● **EXCERPT**
= = = = = = =

Foundational Autoraters: Taming Large Language Models for Better Automatic Evaluation
Tu Vu, Kalpesh Krishna, Salaheddin Alzubi, Chris Tar, Manaal Faruqui, Yun-Hsuan Sung
2024-07-16

Summary
This paper presents FLAMe, a new type of model designed to automatically evaluate the quality of text generated by large language models (LLMs), improving how we assess their performance.
What's the problem?
Evaluating the outputs of large language models can be very expensive and time-consuming if done by humans. Current methods often rely on proprietary data that may not generalize well across different tasks, leading to inconsistent evaluations and making it hard to determine how well these models truly perform.
What's the solution?
FLAMe is trained on a large and diverse dataset that includes over 5 million human judgments across 100+ quality assessment tasks. This training helps FLAMe to better evaluate LLM outputs compared to previous models. The paper shows that FLAMe outperforms other well-known models like GPT-4 on various evaluation benchmarks, particularly in reward modeling tasks. Additionally, a new technique called tail-patch fine-tuning is introduced, which allows for efficient training with fewer data points while still achieving strong performance.
Why it matters?
This research is important because it provides a more effective and efficient way to evaluate large language models. By using FLAMe, developers can get better insights into how their models perform across different tasks without the high costs of human evaluation. This could lead to improvements in AI systems used for writing, customer service, and many other applications, ultimately enhancing the quality of interactions people have with AI.

= = = = = = =

● **DATA LISTING**
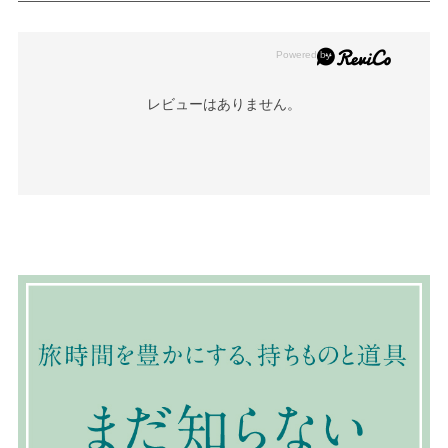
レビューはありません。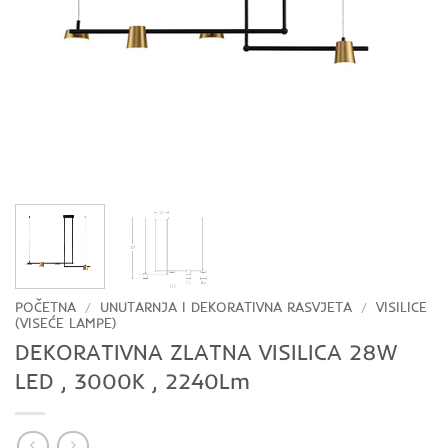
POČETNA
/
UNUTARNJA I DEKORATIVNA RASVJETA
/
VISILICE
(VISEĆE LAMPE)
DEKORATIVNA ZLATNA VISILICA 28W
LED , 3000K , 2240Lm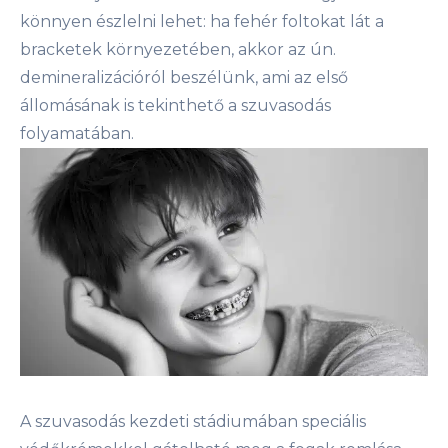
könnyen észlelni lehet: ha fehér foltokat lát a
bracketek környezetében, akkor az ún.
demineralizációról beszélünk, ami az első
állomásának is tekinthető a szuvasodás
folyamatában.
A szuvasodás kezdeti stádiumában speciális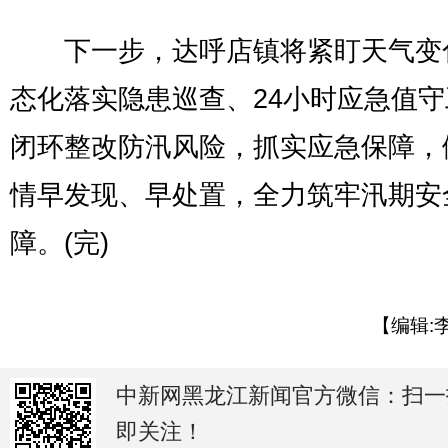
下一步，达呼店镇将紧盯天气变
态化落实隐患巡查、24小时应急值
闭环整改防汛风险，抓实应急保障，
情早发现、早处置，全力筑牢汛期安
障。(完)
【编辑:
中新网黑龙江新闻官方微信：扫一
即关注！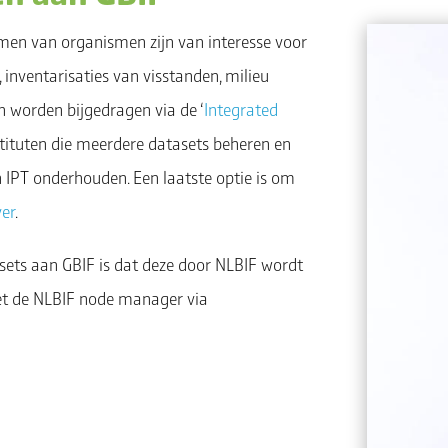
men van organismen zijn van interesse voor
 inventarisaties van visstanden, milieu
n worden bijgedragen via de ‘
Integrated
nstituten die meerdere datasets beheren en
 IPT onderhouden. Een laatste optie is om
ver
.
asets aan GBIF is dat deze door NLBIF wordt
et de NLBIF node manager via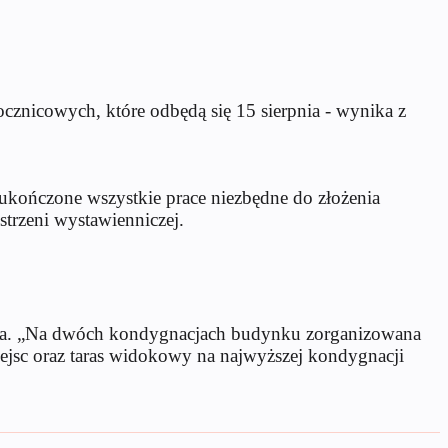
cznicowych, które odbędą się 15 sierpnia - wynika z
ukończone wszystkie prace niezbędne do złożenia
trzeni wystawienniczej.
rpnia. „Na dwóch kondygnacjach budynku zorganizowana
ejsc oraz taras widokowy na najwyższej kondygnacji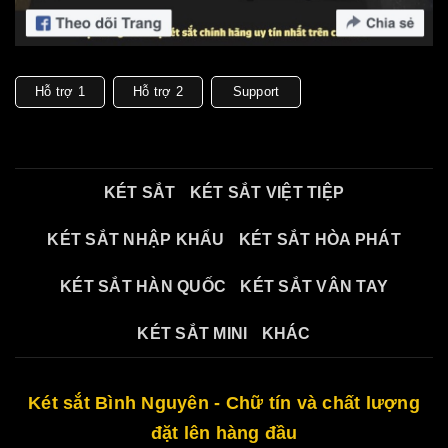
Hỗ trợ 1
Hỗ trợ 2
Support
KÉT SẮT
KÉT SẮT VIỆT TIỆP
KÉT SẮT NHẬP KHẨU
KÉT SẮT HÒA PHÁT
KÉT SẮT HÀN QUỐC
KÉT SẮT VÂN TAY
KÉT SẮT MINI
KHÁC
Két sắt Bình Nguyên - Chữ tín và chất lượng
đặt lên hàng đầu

= = = = = = =

● **ASSIGNMENT**
Please continue the FLAMe paper summary from where it stops. The records play no part in this work.

● **WRITTEN ANSWER**
Abstract
As large language models (LLMs) advance, it becomes more challenging to reliably evaluate their output due to the high costs of human evaluation. To make progress towards better LLM autoraters, we introduce FLAMe, a family of Foundational Large Autorater Models. FLAMe is trained on our large and diverse collection of 100+ quality assessment tasks comprising 5M+ human judgments, curated and standardized using publicly released human evaluations from previous research. FLAMe significantly improves generalization to a wide variety of held-out tasks, outperforming LLMs trained on proprietary data like GPT-4 and Claude-3 on many tasks. We show that FLAMe can also serve as a powerful starting point for further downstream fine-tuning, using reward modeling evaluation as a case study (FLAMe-RM). Notably, on RewardBench, our FLAMe-RM-24B model (with an accuracy of 87.8%) is the top-performing generative model trained exclusively on permissively licensed data, outperforming both GPT-4-0125 (85.9%) and GPT-4o (84.7%). Additionally, we explore a more computationally efficient approach using a novel tail-patch fine-tuning strategy to optimize our FLAMe multitask mixture for reward modeling evaluation (FLAMe-Opt-RM), offering competitive RewardBench performance while requiring approximately 25x less training datapoints. Overall, our FLAMe variants outperform all popular proprietary LLM-as-a-Judge models we consider across 8 out of 12 autorater evaluation benchmarks, encompassing 53 quality assessment tasks, including RewardBench and LLM-AggreFact. Finally, our analysis reveals that FLAMe is significantly less biased than these LLM-as-a-Judge models on the CoBBLEr autorater bias benchmark, while effectively identifying high-quality responses for code generation.